The non-catalogue interoperable client doesn't impose any new requirements
on a description language. It simply requires that it is possible to interact
in standard ways with resources and map the retrieved data back into its own
information space. A good data mapping language is all it needs.
The Client Configuration Perspective
While it should be possible to write an interoperable client without
reference to a specific service's interface control document, the same cannot
be said for its configuration. The configuration requires publication of
relevant resources in a convenient form. This form at least needs to identify
the set of resources offered by the service and the high-level semantics of
interactions with the resource. If we head down the catalogue path, it may also
be useful to know precisely what interactions and content types are supported
by the resource.
The requirements of mass-publication format differ from those of interface
control. In particular, a mass-publication of resources is unable to refer to
placeholder fields that might be supplied by server-side configuration. Only
placeholders that refer to knowledge shared by the configuration tool and the
server can be included in the publication.
WADL
Of all these different perspectives WADL is targeted at the interface
control of a service. I'm still thinking about whether or not I like it. I
have had a couple of half-hearted stabs and seeing whether I could use it or
not. If I were to use it, it would be to generate server-side code.

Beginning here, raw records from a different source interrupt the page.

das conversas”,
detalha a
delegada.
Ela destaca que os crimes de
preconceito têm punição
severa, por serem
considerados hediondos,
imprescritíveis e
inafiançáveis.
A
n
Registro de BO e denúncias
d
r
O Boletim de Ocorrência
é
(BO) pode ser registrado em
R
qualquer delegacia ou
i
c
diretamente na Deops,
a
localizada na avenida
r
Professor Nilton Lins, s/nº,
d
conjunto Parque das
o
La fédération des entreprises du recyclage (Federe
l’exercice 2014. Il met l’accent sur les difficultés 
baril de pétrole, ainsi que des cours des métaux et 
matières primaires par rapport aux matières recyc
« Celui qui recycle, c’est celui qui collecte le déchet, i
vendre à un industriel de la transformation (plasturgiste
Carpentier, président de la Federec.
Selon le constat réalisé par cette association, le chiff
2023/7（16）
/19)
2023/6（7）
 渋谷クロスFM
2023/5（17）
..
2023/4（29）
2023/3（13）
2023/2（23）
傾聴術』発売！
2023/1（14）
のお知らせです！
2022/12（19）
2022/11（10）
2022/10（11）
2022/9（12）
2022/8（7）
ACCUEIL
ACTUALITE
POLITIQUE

I have some specific problems with WADL. In particular, I think that it
tries to take on too much. I think that the definition of a query part of
a URL should be external to the main specification, as should the definition
of any content type. These should be standard across the architecture, rather
than be bound up solely in the WADL file. I note that content type definitions
can be held in external files at least.
I'm still thinking about if and how I would do things differently. I guess
I would try to start from the bottom:
- Define the interactions of the architecture. Version this file independently, or each interaction's file independently.

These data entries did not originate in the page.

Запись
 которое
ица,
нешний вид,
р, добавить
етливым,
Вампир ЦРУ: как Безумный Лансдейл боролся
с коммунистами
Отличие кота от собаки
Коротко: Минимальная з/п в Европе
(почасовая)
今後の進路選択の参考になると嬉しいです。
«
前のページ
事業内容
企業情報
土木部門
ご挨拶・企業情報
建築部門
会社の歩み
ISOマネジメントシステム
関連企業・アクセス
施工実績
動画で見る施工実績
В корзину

- Define the content types of the architecture. Version each file independently.
- Define the set of url query parts that can be filled out by clients
independently of a server-provided form. Version each file independently.

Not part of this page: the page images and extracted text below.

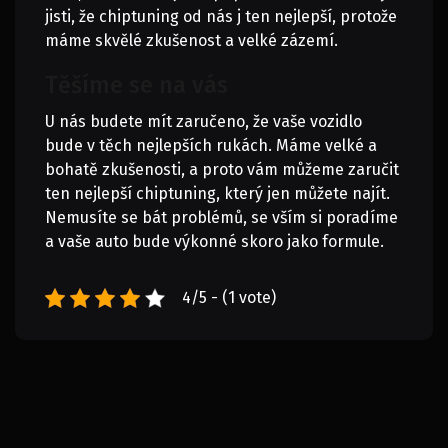
jisti, že
chiptuning
od nás j ten nejlepší, protože
máme skvělé zkušenost a velké zázemí.
Těšíme se na vás
U nás budete mít zaručeno, že vaše vozidlo
bude v těch nejlepších rukách. Máme velké a
bohatě zkušenosti, a proto vám můžeme zaručit
ten nejlepší chiptuning, který jen můžete najít.
Nemusíte se bát problémů, se vším si poradíme
a vaše auto bude výkonné skoro jako formule.
4/5 - (1 vote)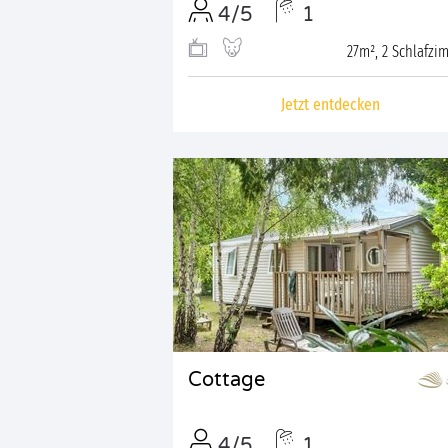
4/5
1
27m², 2 Schlafzi
Jetzt entdecken
Cottage
4/5
1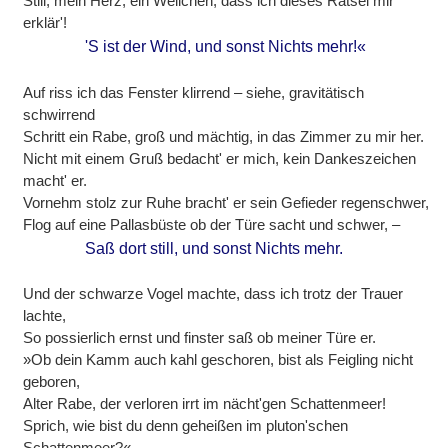
Still, mein Herz, ein Weilchen, dass ich dieses Rätsel mir
erklär'!
'S ist der Wind, und sonst Nichts mehr!«
Auf riss ich das Fenster klirrend – siehe, gravitätisch
schwirrend
Schritt ein Rabe, groß und mächtig, in das Zimmer zu mir her.
Nicht mit einem Gruß bedacht' er mich, kein Dankeszeichen
macht' er.
Vornehm stolz zur Ruhe bracht' er sein Gefieder regenschwer,
Flog auf eine Pallasbüste ob der Türe sacht und schwer, –
Saß dort still, und sonst Nichts mehr.
Und der schwarze Vogel machte, dass ich trotz der Trauer
lachte,
So possierlich ernst und finster saß ob meiner Türe er.
»Ob dein Kamm auch kahl geschoren, bist als Feigling nicht
geboren,
Alter Rabe, der verloren irrt im nächt'gen Schattenmeer!
Sprich, wie bist du denn geheißen im pluton'schen
Schattenmeer?«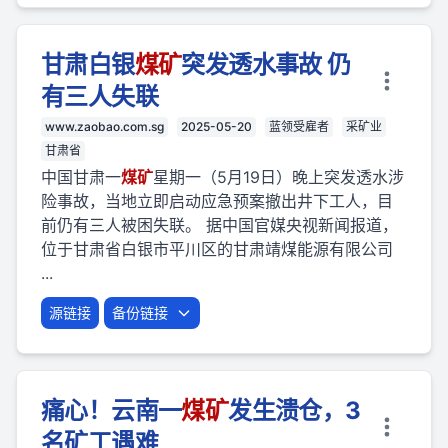
甘肃白银
煤矿
突发透水事故 仍
有三人失联
www.zaobao.com.sg
2025-05-20
蓝领受雇者
采矿业
甘肃省
中国甘肃一
煤矿
星期一（5月19日）晚上突发透水涉
险事故，当地立即启动应急预案撤出井下工人，目
前仍有三人被困失联。 据中国官媒央视新闻报道，
位于甘肃省白银市平川区的甘肃靖煤能源有限公司
...
源链接
备份链接
痛心！云南一
煤矿
发生溃仓，3
名矿工遇难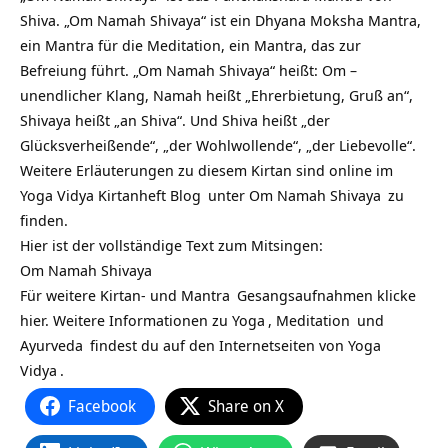
Shiva. „Om Namah Shivaya“ ist ein Dhyana Moksha Mantra,
ein Mantra für die Meditation, ein Mantra, das zur
Befreiung führt. „Om Namah Shivaya“ heißt: Om –
unendlicher Klang, Namah heißt „Ehrerbietung, Gruß an“,
Shivaya heißt „an Shiva“. Und Shiva heißt „der
Glücksverheißende“, „der Wohlwollende“, „der Liebevolle“.
Weitere Erläuterungen zu diesem Kirtan sind online im
Yoga Vidya Kirtanheft Blog
unter
Om Namah Shivaya
zu
finden.
Hier ist der vollständige Text zum Mitsingen:
Om Namah Shivaya
Für weitere Kirtan- und
Mantra
Gesangsaufnahmen klicke
hier. Weitere Informationen zu
Yoga
,
Meditation
und
Ayurveda
findest du auf den Internetseiten von
Yoga
Vidya
.
Facebook
Share on X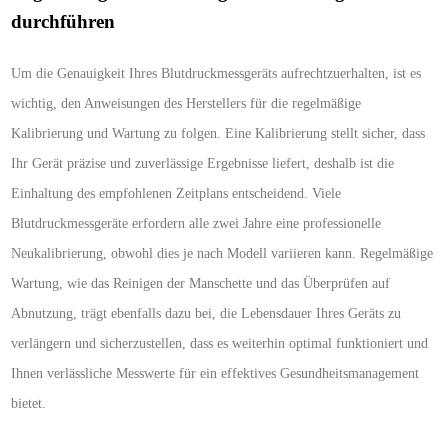
durchführen
Um die Genauigkeit Ihres Blutdruckmessgeräts aufrechtzuerhalten, ist es
wichtig, den Anweisungen des Herstellers für die regelmäßige
Kalibrierung und Wartung zu folgen. Eine Kalibrierung stellt sicher, dass
Ihr Gerät präzise und zuverlässige Ergebnisse liefert, deshalb ist die
Einhaltung des empfohlenen Zeitplans entscheidend. Viele
Blutdruckmessgeräte erfordern alle zwei Jahre eine professionelle
Neukalibrierung, obwohl dies je nach Modell variieren kann. Regelmäßige
Wartung, wie das Reinigen der Manschette und das Überprüfen auf
Abnutzung, trägt ebenfalls dazu bei, die Lebensdauer Ihres Geräts zu
verlängern und sicherzustellen, dass es weiterhin optimal funktioniert und
Ihnen verlässliche Messwerte für ein effektives Gesundheitsmanagement
bietet.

- Specify a service Interface Control Document (ICD) that identifies each of
the resources provided by the service. It should refer to the various aspects of
the uniform interface that the resource implements, including their versions.
I wouldn't try to specify request and response sections in the kind of freeform
way that wadl currently allows.
Version this file independently of other ICDs.
- Specify a mass-publication format. It should fill a similar role to the
ICD, but be be more focused on communicating high-level semantics to
configuration tools. For example, it might have tags attached to each resource
for easy classification and filtering.
Conclusion
I think that discussion in the REST description language area is useful, and
could be heading in the right direction. However, I think that as with any
content type it needs to be very clearly focused to be successful. We have to
be clear as to what we want to do with a description language, and ensure that
it isn't used in ways that are anti-architectural. I'm sure we have quite a way
to go with this, and that there are benefits in having a good language in play.
Benjamin